Remove duplicate dict in list in Python

I have a list of dicts, and I'd like to remove the dicts with identical key and value pairs.

For this list: [{'a': 123}, {'b': 123}, {'a': 123}]

I'd like to return this: [{'a': 123}, {'b': 123}]

Another example:

For this list: [{'a': 123, 'b': 1234}, {'a': 3222, 'b': 1234}, {'a': 123, 'b': 1234}]

I'd like to return this: [{'a': 123, 'b': 1234}, {'a': 3222, 'b': 1234}]


Try this:

[dict(t) for t in {tuple(d.items()) for d in l}]

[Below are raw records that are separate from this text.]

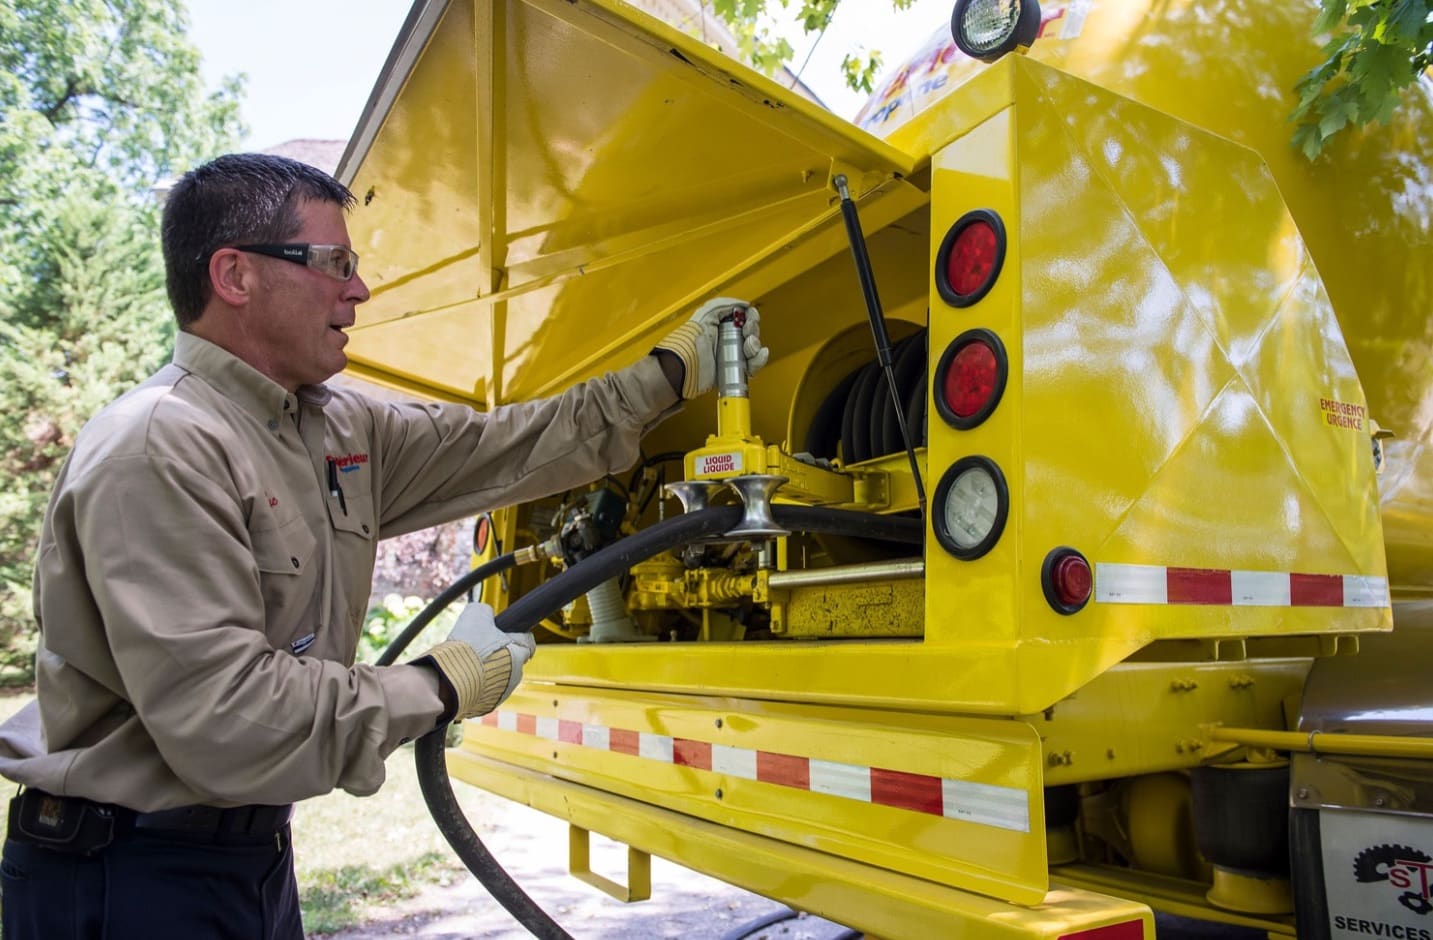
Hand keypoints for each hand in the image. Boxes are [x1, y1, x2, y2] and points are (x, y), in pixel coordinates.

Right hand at [421, 603, 534, 720]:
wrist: (448, 679)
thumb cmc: (465, 648)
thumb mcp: (476, 615)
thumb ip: (486, 612)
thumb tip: (486, 614)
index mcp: (518, 653)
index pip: (527, 642)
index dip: (514, 636)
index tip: (503, 634)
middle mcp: (515, 675)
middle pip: (511, 660)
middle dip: (498, 654)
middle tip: (478, 648)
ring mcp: (502, 692)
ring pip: (498, 678)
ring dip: (487, 671)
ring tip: (467, 664)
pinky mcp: (487, 706)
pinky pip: (485, 692)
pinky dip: (477, 685)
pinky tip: (463, 678)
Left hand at [653, 297, 768, 398]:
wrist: (686, 368)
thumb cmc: (690, 343)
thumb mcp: (705, 314)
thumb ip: (723, 304)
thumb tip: (743, 304)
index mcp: (720, 325)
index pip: (743, 317)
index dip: (749, 316)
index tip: (748, 317)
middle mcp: (727, 339)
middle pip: (751, 331)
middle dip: (752, 329)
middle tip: (746, 332)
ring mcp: (733, 355)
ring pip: (754, 347)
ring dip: (755, 344)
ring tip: (748, 345)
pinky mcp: (736, 371)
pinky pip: (754, 364)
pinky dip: (760, 359)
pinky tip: (759, 354)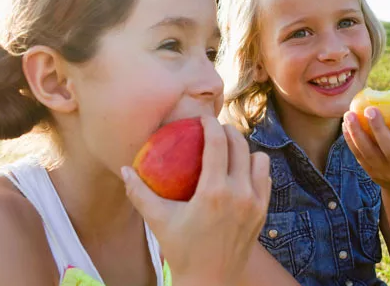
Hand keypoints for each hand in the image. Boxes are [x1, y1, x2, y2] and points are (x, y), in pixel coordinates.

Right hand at [121, 115, 271, 285]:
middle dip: (229, 131)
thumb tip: (124, 169)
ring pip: (259, 159)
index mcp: (215, 192)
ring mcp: (256, 203)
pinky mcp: (263, 212)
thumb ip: (139, 193)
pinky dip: (255, 169)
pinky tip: (240, 171)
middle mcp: (240, 194)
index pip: (218, 143)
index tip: (203, 119)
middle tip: (215, 129)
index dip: (211, 124)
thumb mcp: (158, 221)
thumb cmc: (182, 251)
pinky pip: (265, 179)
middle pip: (241, 145)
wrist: (211, 282)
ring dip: (245, 150)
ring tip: (230, 150)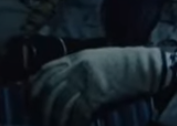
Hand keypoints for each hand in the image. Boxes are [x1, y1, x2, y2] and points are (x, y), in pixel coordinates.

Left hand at [27, 46, 171, 125]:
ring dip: (55, 119)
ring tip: (55, 125)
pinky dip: (73, 122)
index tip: (30, 102)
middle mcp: (78, 67)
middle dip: (41, 108)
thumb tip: (60, 86)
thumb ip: (78, 69)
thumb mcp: (96, 59)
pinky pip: (78, 111)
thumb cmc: (124, 65)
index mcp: (76, 58)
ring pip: (60, 102)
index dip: (34, 88)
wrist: (147, 67)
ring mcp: (87, 79)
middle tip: (39, 120)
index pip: (45, 72)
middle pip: (49, 89)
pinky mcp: (98, 92)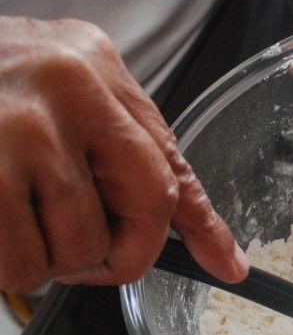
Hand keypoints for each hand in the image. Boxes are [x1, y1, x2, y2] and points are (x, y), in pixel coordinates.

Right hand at [0, 17, 248, 292]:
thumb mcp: (59, 91)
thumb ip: (123, 146)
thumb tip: (188, 225)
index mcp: (94, 68)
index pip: (170, 165)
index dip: (203, 226)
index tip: (228, 267)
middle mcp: (65, 87)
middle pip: (140, 213)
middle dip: (114, 257)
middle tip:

The strategy is to convert the list of dictionaries to a list of tuples where the tuples contain the items of the dictionary. Since the tuples can be hashed, you can remove duplicates using set (using a set comprehension here, older python alternative would be set(tuple(d.items()) for d in l)) and, after that, re-create the dictionaries from tuples with dict.

where:

  • l is the original list
  • d is one of the dictionaries in the list
  • t is one of the tuples created from a dictionary

Edit: If you want to preserve ordering, the one-liner above won't work since set won't do that. However, with a few lines of code, you can also do that:

l = [{'a': 123, 'b': 1234},
        {'a': 3222, 'b': 1234},
        {'a': 123, 'b': 1234}]

seen = set()
new_l = []
for d in l:
    t = tuple(d.items())
    if t not in seen:
        seen.add(t)
        new_l.append(d)

print new_l

Example output:

[{'a': 123, 'b': 1234}, {'a': 3222, 'b': 1234}]

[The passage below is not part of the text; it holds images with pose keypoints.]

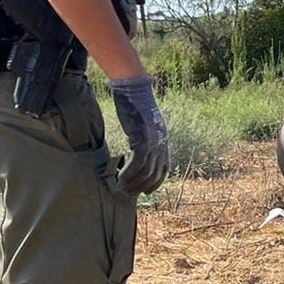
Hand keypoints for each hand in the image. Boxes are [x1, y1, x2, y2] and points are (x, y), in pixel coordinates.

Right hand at [110, 76, 170, 194]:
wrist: (133, 89)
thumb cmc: (135, 105)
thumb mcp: (144, 124)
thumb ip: (145, 137)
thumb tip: (137, 149)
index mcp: (164, 140)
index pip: (163, 169)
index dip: (155, 183)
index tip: (145, 191)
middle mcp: (161, 143)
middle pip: (154, 174)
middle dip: (141, 187)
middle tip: (128, 194)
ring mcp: (153, 141)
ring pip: (145, 171)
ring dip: (132, 183)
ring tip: (120, 188)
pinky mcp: (142, 138)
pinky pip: (136, 163)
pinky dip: (127, 174)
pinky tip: (119, 178)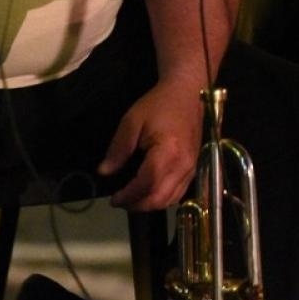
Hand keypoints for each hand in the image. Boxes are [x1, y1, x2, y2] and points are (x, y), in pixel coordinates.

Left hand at [97, 79, 203, 210]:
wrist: (186, 93)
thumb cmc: (158, 104)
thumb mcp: (132, 121)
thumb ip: (118, 149)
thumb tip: (104, 172)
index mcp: (167, 153)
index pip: (147, 184)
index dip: (128, 195)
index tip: (113, 199)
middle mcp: (183, 166)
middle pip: (160, 198)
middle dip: (138, 205)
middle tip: (120, 202)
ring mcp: (191, 169)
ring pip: (171, 200)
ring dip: (150, 205)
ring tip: (131, 199)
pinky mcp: (194, 169)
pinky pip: (179, 193)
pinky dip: (162, 199)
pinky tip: (148, 192)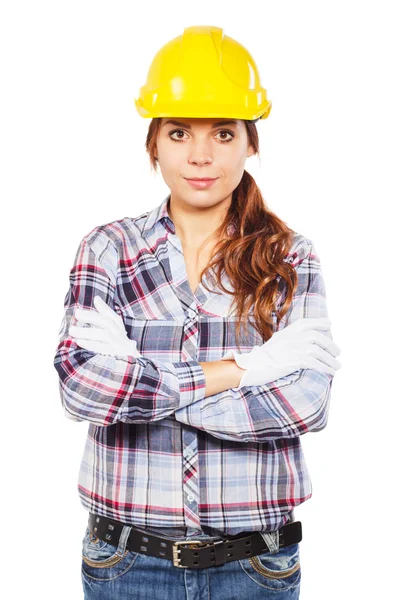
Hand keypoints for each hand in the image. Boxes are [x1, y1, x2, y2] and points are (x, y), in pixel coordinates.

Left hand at [69, 296, 141, 358]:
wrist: (131, 374)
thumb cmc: (117, 352)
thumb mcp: (113, 335)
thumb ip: (105, 318)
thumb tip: (97, 298)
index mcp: (121, 333)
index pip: (114, 318)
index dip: (105, 308)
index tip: (96, 299)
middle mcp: (122, 338)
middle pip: (108, 324)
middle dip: (92, 317)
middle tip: (77, 314)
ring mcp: (120, 348)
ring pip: (105, 335)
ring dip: (87, 332)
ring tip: (72, 330)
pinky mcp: (116, 359)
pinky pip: (102, 349)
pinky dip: (91, 345)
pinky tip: (80, 342)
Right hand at [221, 317, 340, 387]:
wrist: (250, 366)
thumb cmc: (261, 359)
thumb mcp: (275, 343)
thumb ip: (288, 340)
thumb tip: (303, 343)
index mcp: (286, 331)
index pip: (307, 323)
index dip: (320, 323)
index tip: (330, 325)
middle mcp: (291, 337)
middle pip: (316, 337)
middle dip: (330, 345)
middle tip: (338, 353)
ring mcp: (292, 348)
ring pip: (318, 350)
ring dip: (330, 359)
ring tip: (337, 366)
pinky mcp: (293, 360)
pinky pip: (314, 363)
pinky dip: (325, 367)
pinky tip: (330, 372)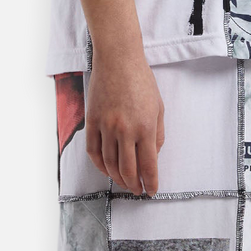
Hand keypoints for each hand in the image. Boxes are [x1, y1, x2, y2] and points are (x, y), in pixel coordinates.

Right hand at [86, 46, 165, 193]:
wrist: (118, 60)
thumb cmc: (141, 81)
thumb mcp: (159, 107)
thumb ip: (158, 134)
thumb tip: (153, 155)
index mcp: (145, 128)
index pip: (148, 165)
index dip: (150, 182)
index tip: (151, 190)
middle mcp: (125, 130)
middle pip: (128, 170)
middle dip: (133, 185)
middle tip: (137, 190)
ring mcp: (106, 127)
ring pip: (109, 163)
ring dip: (117, 178)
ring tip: (123, 183)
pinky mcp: (92, 121)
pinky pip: (93, 151)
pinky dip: (99, 165)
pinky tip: (106, 170)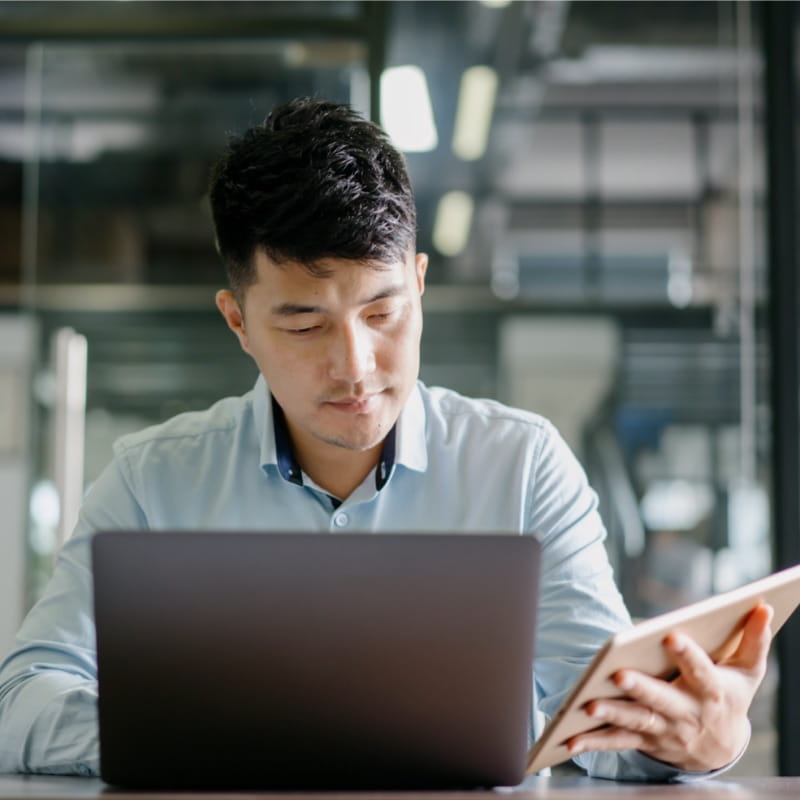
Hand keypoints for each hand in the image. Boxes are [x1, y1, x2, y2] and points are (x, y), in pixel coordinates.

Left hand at [566, 603, 773, 771]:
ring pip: (636, 721)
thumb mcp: (749, 671)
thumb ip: (755, 640)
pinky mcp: (644, 740)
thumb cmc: (731, 696)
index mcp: (712, 692)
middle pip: (662, 700)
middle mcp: (687, 713)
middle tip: (619, 675)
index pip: (701, 672)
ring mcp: (664, 730)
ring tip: (588, 705)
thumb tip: (762, 606)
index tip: (672, 636)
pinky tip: (570, 739)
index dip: (688, 655)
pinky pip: (617, 742)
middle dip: (641, 689)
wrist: (721, 748)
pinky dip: (593, 742)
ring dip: (612, 715)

Note: As pointed out by @alexis it might happen that two dictionaries with the same keys and values, don't result in the same tuple. That could happen if they go through a different adding/removing keys history. If that's the case for your problem, then consider sorting d.items() as he suggests.

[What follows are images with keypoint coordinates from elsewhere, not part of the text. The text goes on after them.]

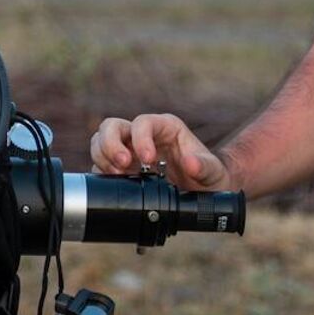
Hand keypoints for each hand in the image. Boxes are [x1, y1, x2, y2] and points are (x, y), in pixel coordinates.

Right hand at [89, 113, 232, 191]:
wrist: (205, 191)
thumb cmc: (209, 176)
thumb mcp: (212, 171)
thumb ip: (204, 166)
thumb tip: (190, 163)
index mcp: (165, 128)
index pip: (143, 123)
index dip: (140, 139)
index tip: (147, 160)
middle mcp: (143, 136)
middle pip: (112, 126)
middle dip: (111, 145)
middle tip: (122, 166)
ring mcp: (129, 151)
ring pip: (100, 141)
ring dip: (103, 158)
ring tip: (117, 176)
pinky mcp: (122, 168)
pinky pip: (101, 165)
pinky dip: (102, 174)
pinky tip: (116, 185)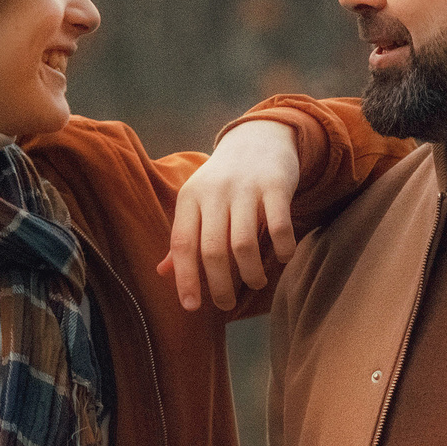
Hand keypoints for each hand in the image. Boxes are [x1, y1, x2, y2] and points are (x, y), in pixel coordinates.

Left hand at [156, 119, 301, 311]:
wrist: (259, 139)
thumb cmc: (224, 182)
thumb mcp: (198, 202)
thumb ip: (185, 237)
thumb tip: (163, 273)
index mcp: (190, 197)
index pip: (183, 244)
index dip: (185, 279)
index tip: (191, 307)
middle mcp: (215, 192)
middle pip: (213, 251)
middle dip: (220, 286)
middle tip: (226, 304)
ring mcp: (246, 188)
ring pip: (244, 245)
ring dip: (251, 274)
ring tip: (255, 282)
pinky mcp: (276, 186)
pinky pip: (279, 228)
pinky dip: (282, 251)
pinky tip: (283, 258)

Another one-liner based on list comprehensions:

>>> d = [{'a': 123}, {'b': 123}, {'a': 123}]
>>> [i for n, i in enumerate(d) if i not in d[n + 1:]]
[{'b': 123}, {'a': 123}]

Here since we can use dict comparison, we only keep the elements that are not in the rest of the initial list (this notion is only accessible through the index n, hence the use of enumerate).